*** Data section Section Begins ***

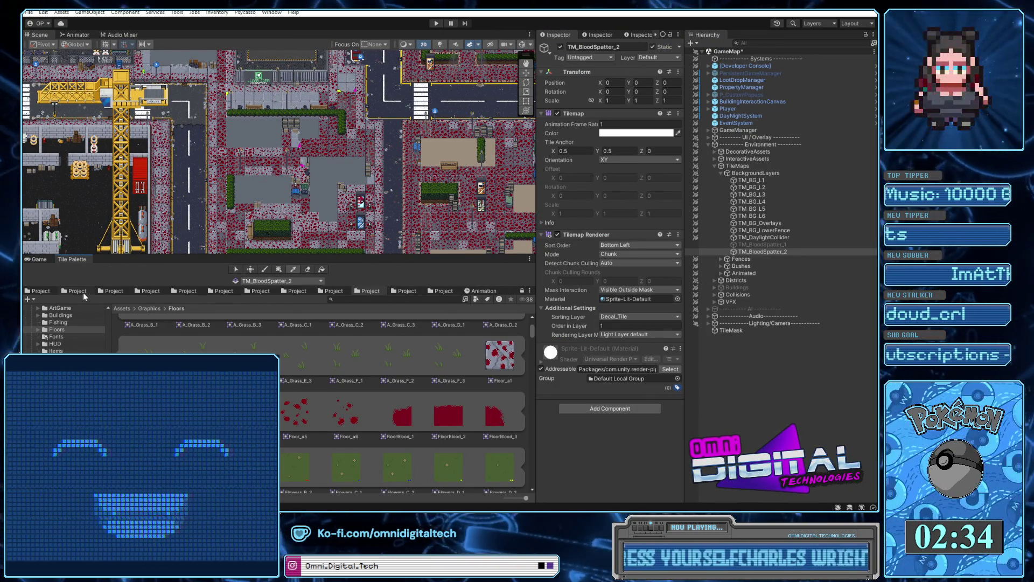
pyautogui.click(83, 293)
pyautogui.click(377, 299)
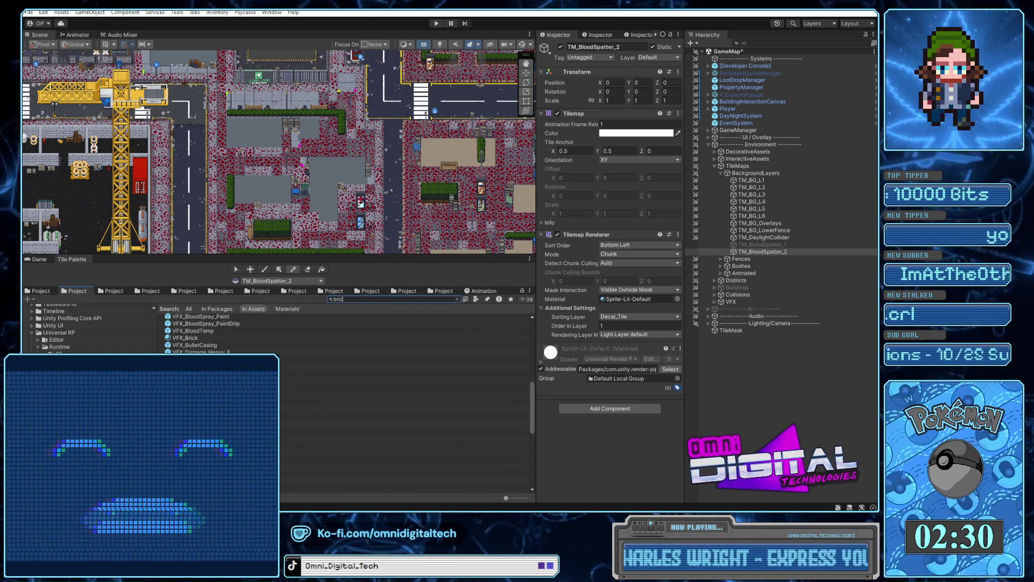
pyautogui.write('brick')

*** Data section Section Ends ***

Would you repeat each line of the listing exactly, skipping any picture?

pyautogui.click(83, 293)
pyautogui.click(377, 299)
pyautogui.write('brick')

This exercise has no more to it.